▶ _Selected extract_:

>> begin

Saturday, May 31, 2014

Social Studies or more accurately “Global Experiences” is presented throughout the curriculum and across all domains.  One practical example of Government and the Democratic process is the practice of establishing Kindergarten classroom rules and making decisions by a show and tally of raised hands (math enrichment sneaks in here as well.)

The Kindergartners wanted a safe and tidy classroom.  We also agreed that we needed to treat each other kindly and respectfully and that everyone should participate in clean up times.  The results came about from a vote. 

Cultural commonalities are discovered through classroom discussions,  stories, visits and presentations about family traditions and  holidays.   We find that "sameness" sometimes outweighs our differences.   We also found that just about each culture has a creation story, a fairy tale, and a trickster tale of sorts as well.  We noted that we can celebrate each others differences without compromising our own.

>> end

▶ _Material_:
>> begin

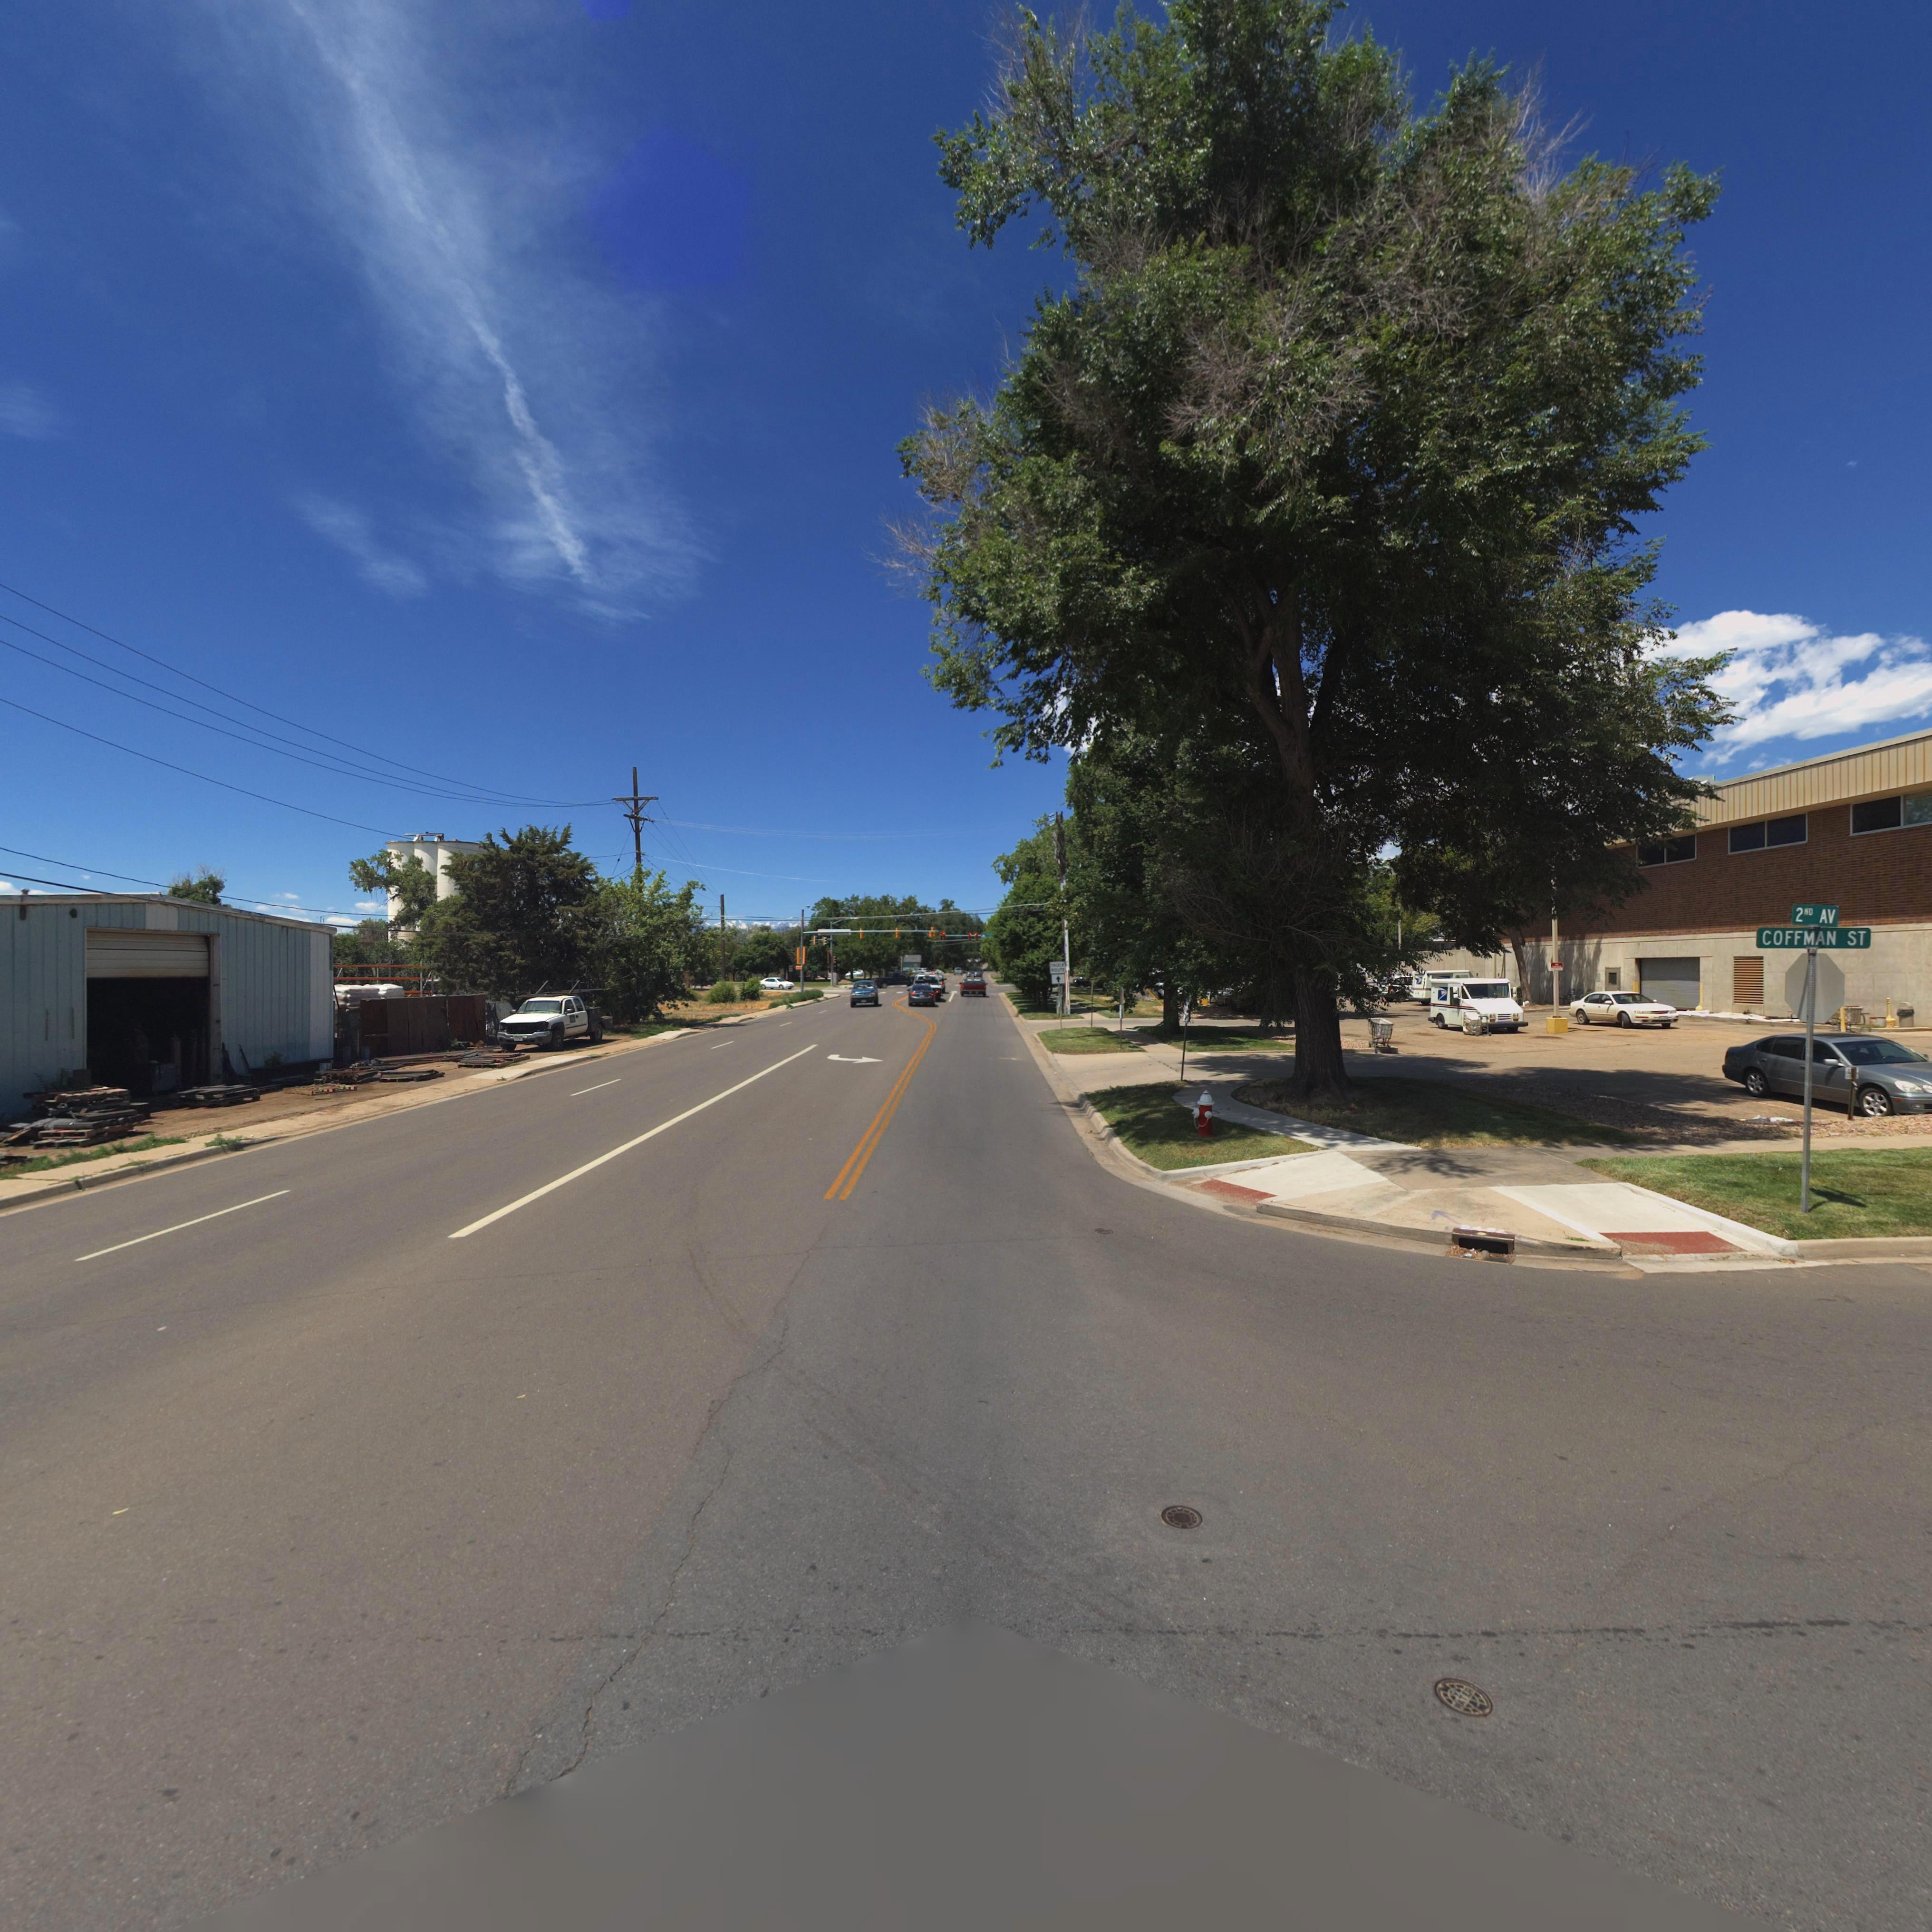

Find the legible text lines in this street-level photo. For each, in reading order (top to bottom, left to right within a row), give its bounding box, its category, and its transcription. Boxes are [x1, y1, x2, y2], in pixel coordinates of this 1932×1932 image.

[1794, 906, 1836, 924] StreetName: 2ND AV
[1761, 929, 1867, 946] StreetName: COFFMAN ST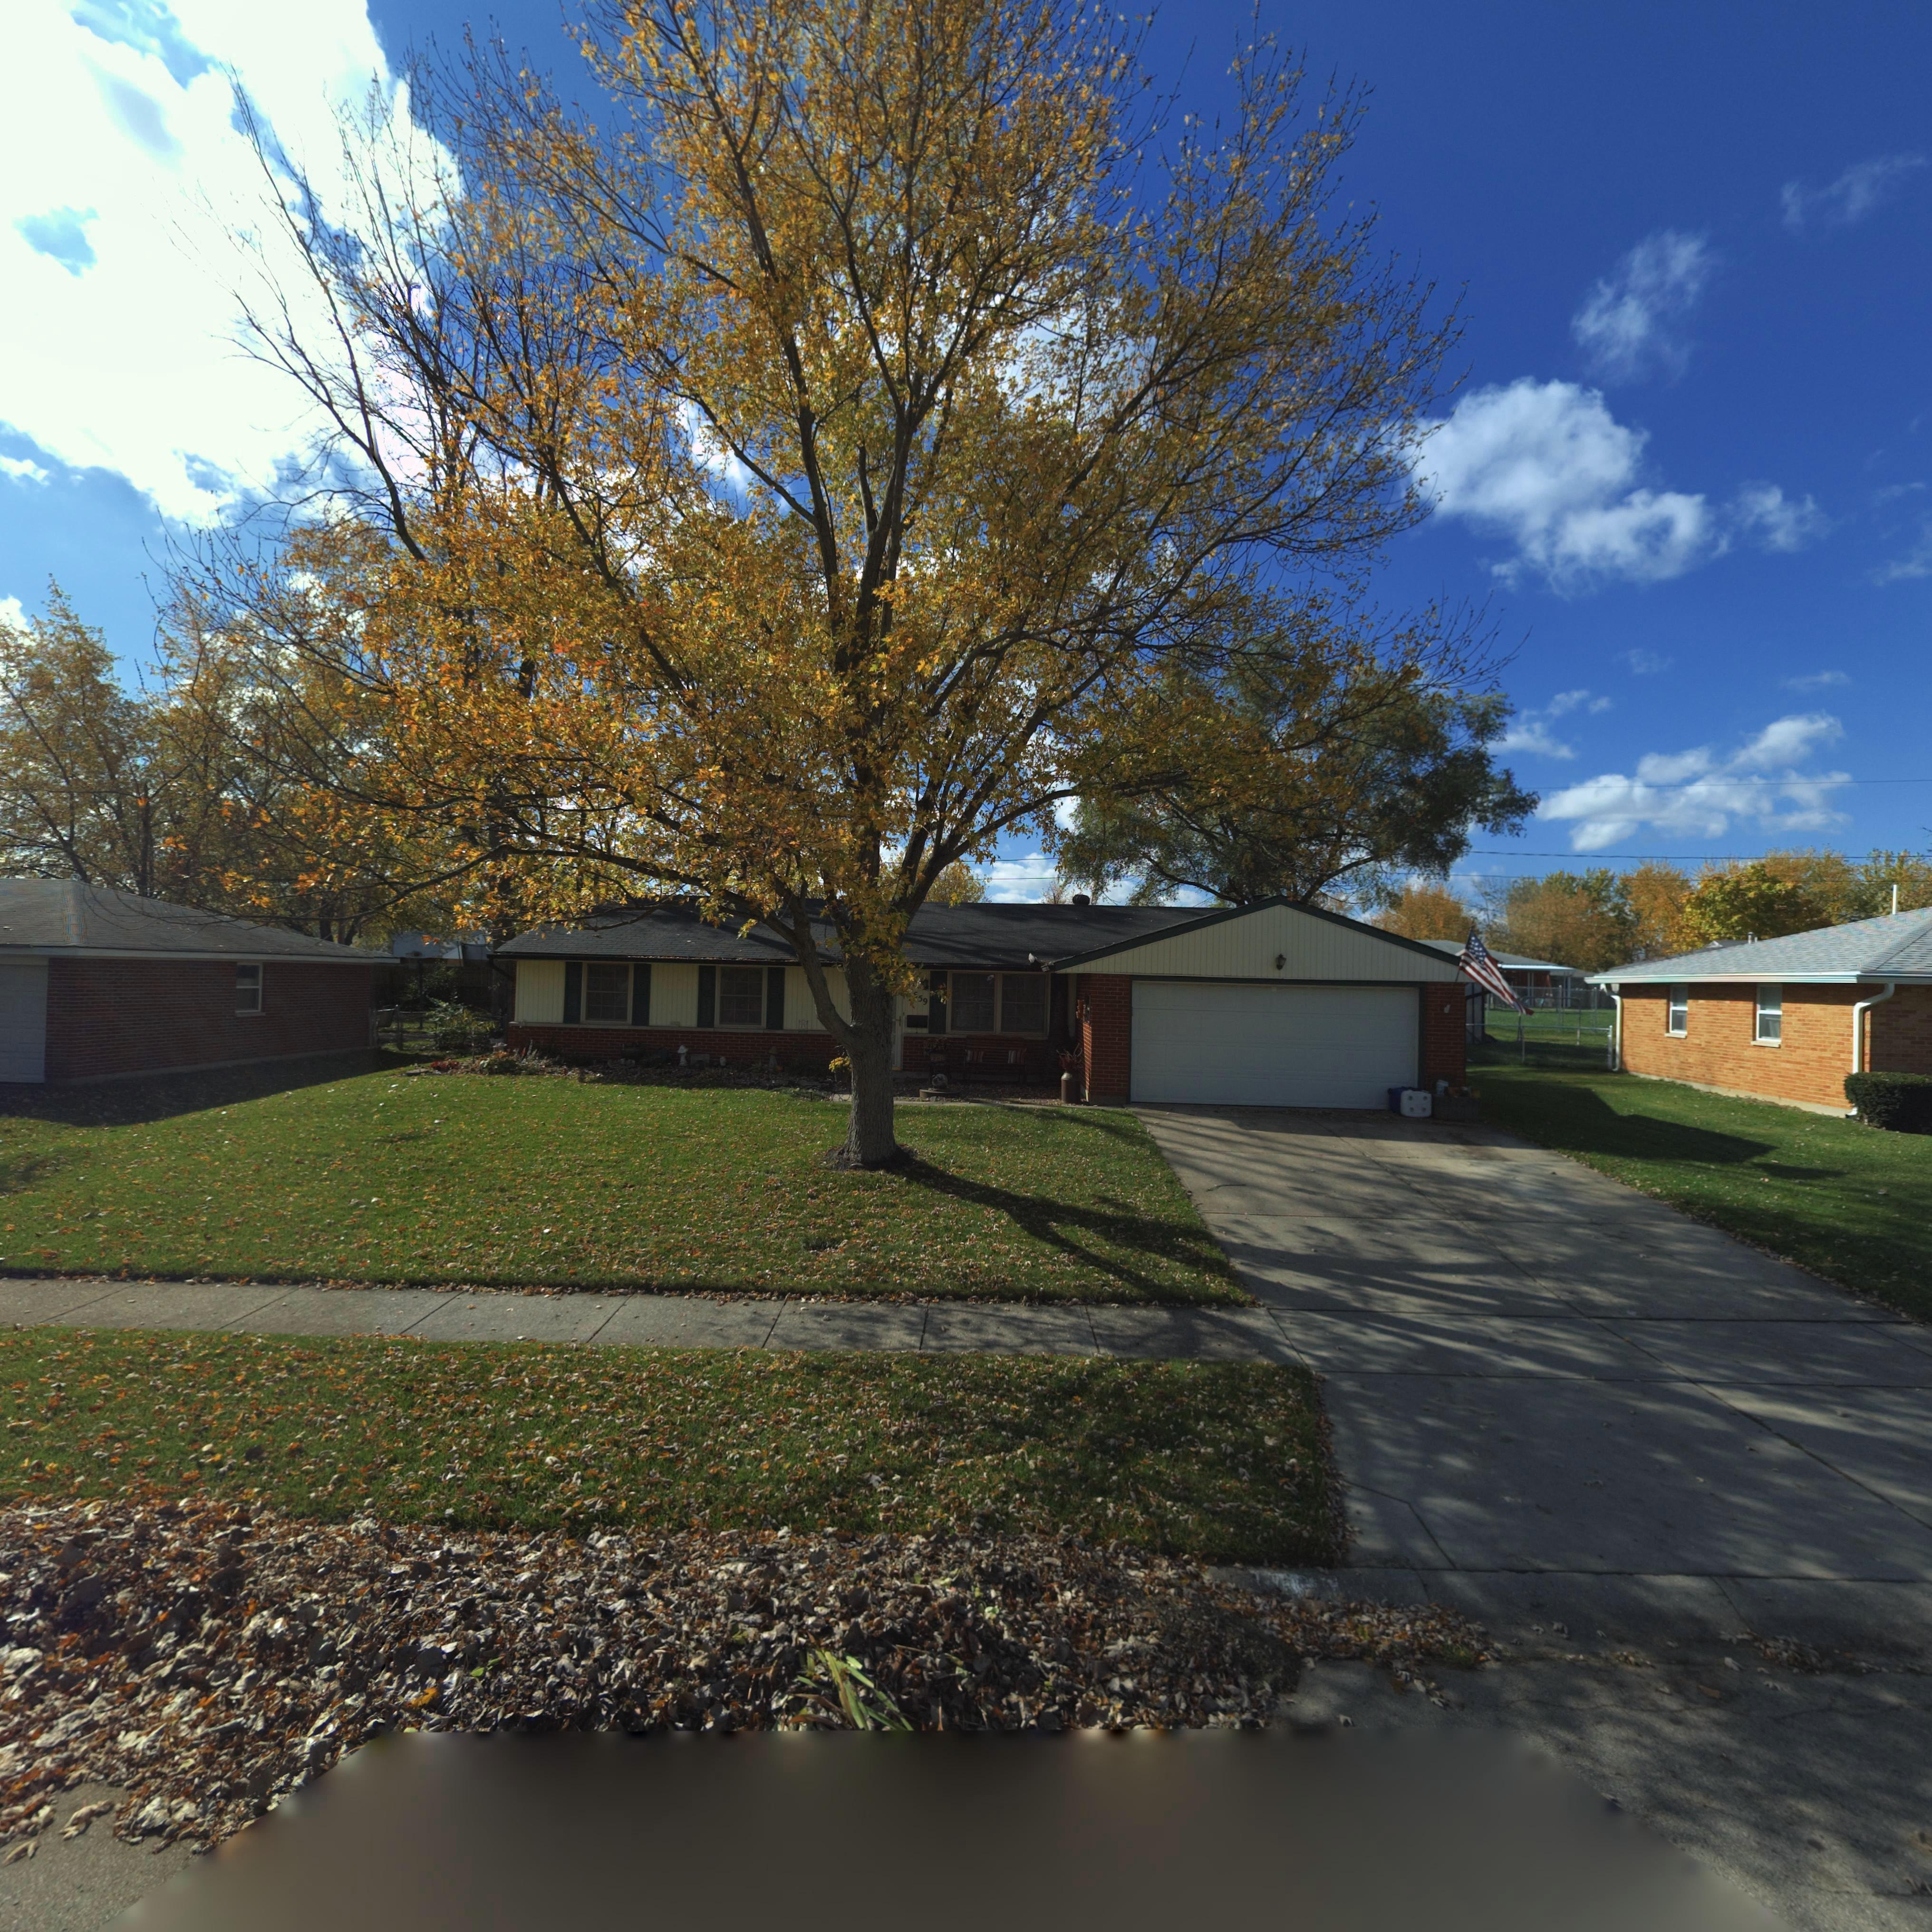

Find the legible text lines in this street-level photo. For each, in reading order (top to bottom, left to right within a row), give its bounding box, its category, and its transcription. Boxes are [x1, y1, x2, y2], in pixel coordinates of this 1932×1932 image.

>> end

▶ _Directions_:
1/ From the kindergarten social studies post, copy the stretch from "The Kindergartners wanted" through "compromising our own.".
2/ Go on with the kindergarten social studies post, picking up after its last sentence.

▶ _Responses per task_:
1/
The Kindergartners wanted a safe and tidy classroom.  We also agreed that we needed to treat each other kindly and respectfully and that everyone should participate in clean up times.  The results came about from a vote. 

Cultural commonalities are discovered through classroom discussions,  stories, visits and presentations about family traditions and  holidays.   We find that "sameness" sometimes outweighs our differences.   We also found that just about each culture has a creation story, a fairy tale, and a trickster tale of sorts as well.  We noted that we can celebrate each others differences without compromising our own.

2/
 Periodic units on Geography allowed us to compare, study, and locate the Kindergartners' vacation destinations, identify their "Flat Stanley"  travels, and learn how to read maps.  

The dry-brush technique attempted in Art class allowed for bright, vivid, pure color application,  the ability to see the "hand"  of the artist, and mimicked the French inspired Fauvist and  Abstract Expressionistic techniques used by artist Clementine Hunter.   At right, "Flower Garden" (Abstract), 1963.

As stated, Global Experiences  give us an opportunity to experience various cultures through Language Arts.  Studying myths from around the world gave 1) insights into thoughts about deities and belief systems, 2) showed how regional architecture (including dwelling places is very different from say, a Frank Lloyd Wright House.   We compared an Indian adobe (Coyote story) or a Japanese pagoda (The Stone Cutterand 3) told how varying climates and terrains determined  the presence of certain animal and plant life (Papagayo- Amazon Rain forest.)    

Alice in Wonderland,  Clementine Hunter.
Global studies helped us realize that artists from all over the world and at varying times were inspired by the same literature. The Roman myth of "Romulus and Remus" not only assisted us with learning how  Rome was named,  but was also the subject matter for artist Alexander Calder's  wire sculptures (also studied in our Art classes.)    We discussed how both visual artists Salvador Dali (Surrealist) and Clementine Hunter (Memory/Primitive Artist) thought to use, in very different ways,  "Alice in Wonderland" for each of their  own painting's subjects.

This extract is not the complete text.